#### [REQUIRED WORK]
Reproduce the text of each of the following entries line for line, without any alteration to wording, spelling, punctuation, or line breaks.

#### [DATA SHOWN]
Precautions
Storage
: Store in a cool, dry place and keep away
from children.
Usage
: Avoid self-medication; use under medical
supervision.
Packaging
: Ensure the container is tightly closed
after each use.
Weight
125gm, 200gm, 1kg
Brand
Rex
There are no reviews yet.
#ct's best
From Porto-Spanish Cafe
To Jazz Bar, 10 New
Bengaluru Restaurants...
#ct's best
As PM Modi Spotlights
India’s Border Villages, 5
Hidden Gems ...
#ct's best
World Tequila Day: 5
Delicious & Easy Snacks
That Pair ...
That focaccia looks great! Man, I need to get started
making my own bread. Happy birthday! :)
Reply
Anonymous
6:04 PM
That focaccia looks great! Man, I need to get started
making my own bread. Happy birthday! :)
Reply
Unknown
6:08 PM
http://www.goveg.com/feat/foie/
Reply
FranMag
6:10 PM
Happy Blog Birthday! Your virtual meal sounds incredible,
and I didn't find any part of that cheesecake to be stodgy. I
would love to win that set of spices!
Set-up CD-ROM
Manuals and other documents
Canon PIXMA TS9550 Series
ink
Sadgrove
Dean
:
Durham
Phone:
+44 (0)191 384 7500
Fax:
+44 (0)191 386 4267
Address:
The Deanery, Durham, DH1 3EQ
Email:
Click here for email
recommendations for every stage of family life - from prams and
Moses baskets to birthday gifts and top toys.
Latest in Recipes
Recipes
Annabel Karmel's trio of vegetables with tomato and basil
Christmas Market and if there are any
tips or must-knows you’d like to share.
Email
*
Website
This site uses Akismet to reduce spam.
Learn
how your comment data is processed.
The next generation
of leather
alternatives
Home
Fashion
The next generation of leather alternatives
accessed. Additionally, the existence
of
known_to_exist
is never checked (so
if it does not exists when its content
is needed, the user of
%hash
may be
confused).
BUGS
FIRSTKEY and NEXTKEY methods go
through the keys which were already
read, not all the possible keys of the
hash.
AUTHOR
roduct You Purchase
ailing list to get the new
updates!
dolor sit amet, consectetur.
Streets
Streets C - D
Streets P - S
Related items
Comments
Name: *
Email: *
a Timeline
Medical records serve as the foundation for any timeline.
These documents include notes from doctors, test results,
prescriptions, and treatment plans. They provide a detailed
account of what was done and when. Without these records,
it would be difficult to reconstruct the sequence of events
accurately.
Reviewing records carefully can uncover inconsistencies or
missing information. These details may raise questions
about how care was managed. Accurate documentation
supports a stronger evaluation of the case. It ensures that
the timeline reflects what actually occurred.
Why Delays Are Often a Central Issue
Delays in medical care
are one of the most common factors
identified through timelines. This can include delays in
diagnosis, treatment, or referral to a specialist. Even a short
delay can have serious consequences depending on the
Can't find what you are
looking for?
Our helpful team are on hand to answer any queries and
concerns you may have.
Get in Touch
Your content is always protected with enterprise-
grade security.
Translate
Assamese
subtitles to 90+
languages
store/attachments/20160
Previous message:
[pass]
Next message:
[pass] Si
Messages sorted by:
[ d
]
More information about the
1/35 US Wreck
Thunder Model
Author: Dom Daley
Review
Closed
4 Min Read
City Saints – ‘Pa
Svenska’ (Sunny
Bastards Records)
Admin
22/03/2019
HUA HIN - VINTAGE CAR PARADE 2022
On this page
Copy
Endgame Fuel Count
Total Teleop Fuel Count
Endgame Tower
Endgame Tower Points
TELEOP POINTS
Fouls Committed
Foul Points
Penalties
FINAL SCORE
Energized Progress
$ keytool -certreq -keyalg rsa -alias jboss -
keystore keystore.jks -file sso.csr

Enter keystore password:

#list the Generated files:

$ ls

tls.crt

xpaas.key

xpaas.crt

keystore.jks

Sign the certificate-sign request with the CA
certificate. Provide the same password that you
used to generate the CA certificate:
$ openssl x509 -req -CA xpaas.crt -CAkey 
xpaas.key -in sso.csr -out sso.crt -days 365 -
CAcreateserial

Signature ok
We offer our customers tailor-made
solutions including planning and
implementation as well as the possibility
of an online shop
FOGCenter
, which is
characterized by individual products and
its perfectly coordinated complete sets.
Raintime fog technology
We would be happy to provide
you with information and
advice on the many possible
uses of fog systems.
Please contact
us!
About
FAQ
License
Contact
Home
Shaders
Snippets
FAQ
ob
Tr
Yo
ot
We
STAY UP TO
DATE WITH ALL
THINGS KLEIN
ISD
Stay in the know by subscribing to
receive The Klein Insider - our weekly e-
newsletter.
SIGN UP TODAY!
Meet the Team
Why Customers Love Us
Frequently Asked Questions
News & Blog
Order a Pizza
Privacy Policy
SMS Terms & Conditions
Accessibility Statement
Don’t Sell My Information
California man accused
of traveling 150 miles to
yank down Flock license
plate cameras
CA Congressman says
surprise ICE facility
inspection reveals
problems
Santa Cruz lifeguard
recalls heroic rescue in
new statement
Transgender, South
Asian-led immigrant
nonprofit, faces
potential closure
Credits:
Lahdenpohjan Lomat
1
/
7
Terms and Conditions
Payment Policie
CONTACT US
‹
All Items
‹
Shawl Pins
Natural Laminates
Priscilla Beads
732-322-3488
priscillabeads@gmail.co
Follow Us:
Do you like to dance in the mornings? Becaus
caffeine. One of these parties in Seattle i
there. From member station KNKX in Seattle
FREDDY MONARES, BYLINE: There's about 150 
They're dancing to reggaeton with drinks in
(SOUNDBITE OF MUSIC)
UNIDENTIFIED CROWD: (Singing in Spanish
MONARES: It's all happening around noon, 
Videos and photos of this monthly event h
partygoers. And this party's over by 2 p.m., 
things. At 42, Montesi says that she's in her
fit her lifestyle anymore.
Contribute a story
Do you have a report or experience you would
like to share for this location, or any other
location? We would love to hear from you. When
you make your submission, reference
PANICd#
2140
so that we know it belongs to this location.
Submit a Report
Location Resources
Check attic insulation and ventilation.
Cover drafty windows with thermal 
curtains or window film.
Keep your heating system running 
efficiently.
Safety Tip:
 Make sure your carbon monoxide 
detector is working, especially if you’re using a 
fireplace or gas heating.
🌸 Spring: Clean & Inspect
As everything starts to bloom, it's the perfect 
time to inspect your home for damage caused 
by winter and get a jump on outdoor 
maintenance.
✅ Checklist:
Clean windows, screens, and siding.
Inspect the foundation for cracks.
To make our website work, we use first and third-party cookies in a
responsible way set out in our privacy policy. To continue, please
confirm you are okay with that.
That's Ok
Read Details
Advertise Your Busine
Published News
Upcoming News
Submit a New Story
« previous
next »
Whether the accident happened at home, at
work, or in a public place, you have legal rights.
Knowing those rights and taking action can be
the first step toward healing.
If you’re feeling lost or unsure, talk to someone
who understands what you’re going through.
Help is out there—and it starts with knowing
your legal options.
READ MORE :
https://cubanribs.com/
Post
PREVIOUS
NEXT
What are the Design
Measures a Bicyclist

#### [RESPONSE]
Precautions
Storage
: Store in a cool, dry place and keep away
from children.
Usage
: Avoid self-medication; use under medical
supervision.
Packaging
: Ensure the container is tightly closed
after each use.
Weight
125gm, 200gm, 1kg
Brand
Rex
There are no reviews yet.
#ct's best
From Porto-Spanish Cafe
To Jazz Bar, 10 New
Bengaluru Restaurants...
#ct's best
As PM Modi Spotlights
India’s Border Villages, 5
Hidden Gems ...
#ct's best
World Tequila Day: 5
Delicious & Easy Snacks
That Pair ...
That focaccia looks great! Man, I need to get started
making my own bread. Happy birthday! :)
Reply
Anonymous
6:04 PM
That focaccia looks great! Man, I need to get started
making my own bread. Happy birthday! :)
Reply
Unknown
6:08 PM
http://www.goveg.com/feat/foie/
Reply
FranMag
6:10 PM
Happy Blog Birthday! Your virtual meal sounds incredible,
and I didn't find any part of that cheesecake to be stodgy. I
would love to win that set of spices!
Set-up CD-ROM
Manuals and other documents
Canon PIXMA TS9550 Series
ink
Sadgrove
Dean
:
Durham
Phone:
+44 (0)191 384 7500
Fax:
+44 (0)191 386 4267
Address:
The Deanery, Durham, DH1 3EQ
Email:
Click here for email
recommendations for every stage of family life - from prams and
Moses baskets to birthday gifts and top toys.
Latest in Recipes
Recipes
Annabel Karmel's trio of vegetables with tomato and basil
Christmas Market and if there are any
tips or must-knows you’d like to share.
Email
*
Website
This site uses Akismet to reduce spam.
Learn
how your comment data is processed.
The next generation
of leather
alternatives
Home
Fashion
The next generation of leather alternatives
accessed. Additionally, the existence
of
known_to_exist
is never checked (so
if it does not exists when its content
is needed, the user of
%hash
may be
confused).
BUGS
FIRSTKEY and NEXTKEY methods go
through the keys which were already
read, not all the possible keys of the
hash.
AUTHOR
roduct You Purchase
ailing list to get the new
updates!
dolor sit amet, consectetur.
Streets
Streets C - D
Streets P - S
Related items
Comments
Name: *
Email: *
a Timeline
Medical records serve as the foundation for any timeline.
These documents include notes from doctors, test results,
prescriptions, and treatment plans. They provide a detailed
account of what was done and when. Without these records,
it would be difficult to reconstruct the sequence of events
accurately.
Reviewing records carefully can uncover inconsistencies or
missing information. These details may raise questions
about how care was managed. Accurate documentation
supports a stronger evaluation of the case. It ensures that
the timeline reflects what actually occurred.
Why Delays Are Often a Central Issue
Delays in medical care
are one of the most common factors
identified through timelines. This can include delays in
diagnosis, treatment, or referral to a specialist. Even a short
delay can have serious consequences depending on the
Can't find what you are
looking for?
Our helpful team are on hand to answer any queries and
concerns you may have.
Get in Touch
Your content is always protected with enterprise-
grade security.
Translate
Assamese
subtitles to 90+
languages
store/attachments/20160
Previous message:
[pass]
Next message:
[pass] Si
Messages sorted by:
[ d
]
More information about the
1/35 US Wreck
Thunder Model
Author: Dom Daley
Review
Closed
4 Min Read
City Saints – ‘Pa
Svenska’ (Sunny
Bastards Records)
Admin
22/03/2019
HUA HIN - VINTAGE CAR PARADE 2022
On this page
Copy
Endgame Fuel Count
Total Teleop Fuel Count
Endgame Tower
Endgame Tower Points
TELEOP POINTS
Fouls Committed
Foul Points
Penalties
FINAL SCORE
Energized Progress
$ keytool -certreq -keyalg rsa -alias jboss -
keystore keystore.jks -file sso.csr

Enter keystore password:

#list the Generated files:

$ ls

tls.crt

xpaas.key

xpaas.crt

keystore.jks

Sign the certificate-sign request with the CA
certificate. Provide the same password that you
used to generate the CA certificate:
$ openssl x509 -req -CA xpaas.crt -CAkey 
xpaas.key -in sso.csr -out sso.crt -days 365 -
CAcreateserial

Signature ok
We offer our customers tailor-made
solutions including planning and
implementation as well as the possibility
of an online shop
FOGCenter
, which is
characterized by individual products and
its perfectly coordinated complete sets.
Raintime fog technology
We would be happy to provide
you with information and
advice on the many possible
uses of fog systems.
Please contact
us!
About
FAQ
License
Contact
Home
Shaders
Snippets
FAQ
ob
Tr
Yo
ot
We
STAY UP TO
DATE WITH ALL
THINGS KLEIN
ISD
Stay in the know by subscribing to
receive The Klein Insider - our weekly e-
newsletter.
SIGN UP TODAY!
Meet the Team
Why Customers Love Us
Frequently Asked Questions
News & Blog
Order a Pizza
Privacy Policy
SMS Terms & Conditions
Accessibility Statement
Don’t Sell My Information
California man accused
of traveling 150 miles to
yank down Flock license
plate cameras
CA Congressman says
surprise ICE facility
inspection reveals
problems
Santa Cruz lifeguard
recalls heroic rescue in
new statement
Transgender, South
Asian-led immigrant
nonprofit, faces
potential closure
Credits:
Lahdenpohjan Lomat
1
/
7
Terms and Conditions
Payment Policie
CONTACT US
‹
All Items
‹
Shawl Pins
Natural Laminates
Priscilla Beads
732-322-3488
priscillabeads@gmail.co
Follow Us:
Do you like to dance in the mornings? Becaus
caffeine. One of these parties in Seattle i
there. From member station KNKX in Seattle
FREDDY MONARES, BYLINE: There's about 150 
They're dancing to reggaeton with drinks in
(SOUNDBITE OF MUSIC)
UNIDENTIFIED CROWD: (Singing in Spanish
MONARES: It's all happening around noon, 
Videos and photos of this monthly event h
partygoers. And this party's over by 2 p.m., 
things. At 42, Montesi says that she's in her
fit her lifestyle anymore.
Contribute a story
Do you have a report or experience you would
like to share for this location, or any other
location? We would love to hear from you. When
you make your submission, reference
PANICd#
2140
so that we know it belongs to this location.
Submit a Report
Location Resources
Check attic insulation and ventilation.
Cover drafty windows with thermal 
curtains or window film.
Keep your heating system running 
efficiently.
Safety Tip:
 Make sure your carbon monoxide 
detector is working, especially if you’re using a 
fireplace or gas heating.
🌸 Spring: Clean & Inspect
As everything starts to bloom, it's the perfect 
time to inspect your home for damage caused 
by winter and get a jump on outdoor 
maintenance.
✅ Checklist:
Clean windows, screens, and siding.
Inspect the foundation for cracks.
To make our website work, we use first and third-party cookies in a
responsible way set out in our privacy policy. To continue, please
confirm you are okay with that.
That's Ok
Read Details
Advertise Your Busine
Published News
Upcoming News
Submit a New Story
« previous
next »
Whether the accident happened at home, at
work, or in a public place, you have legal rights.
Knowing those rights and taking action can be
the first step toward healing.
If you’re feeling lost or unsure, talk to someone
who understands what you’re going through.
Help is out there—and it starts with knowing
your legal options.
READ MORE :
https://cubanribs.com/
Post
PREVIOUS
NEXT
What are the Design
Measures a Bicyclist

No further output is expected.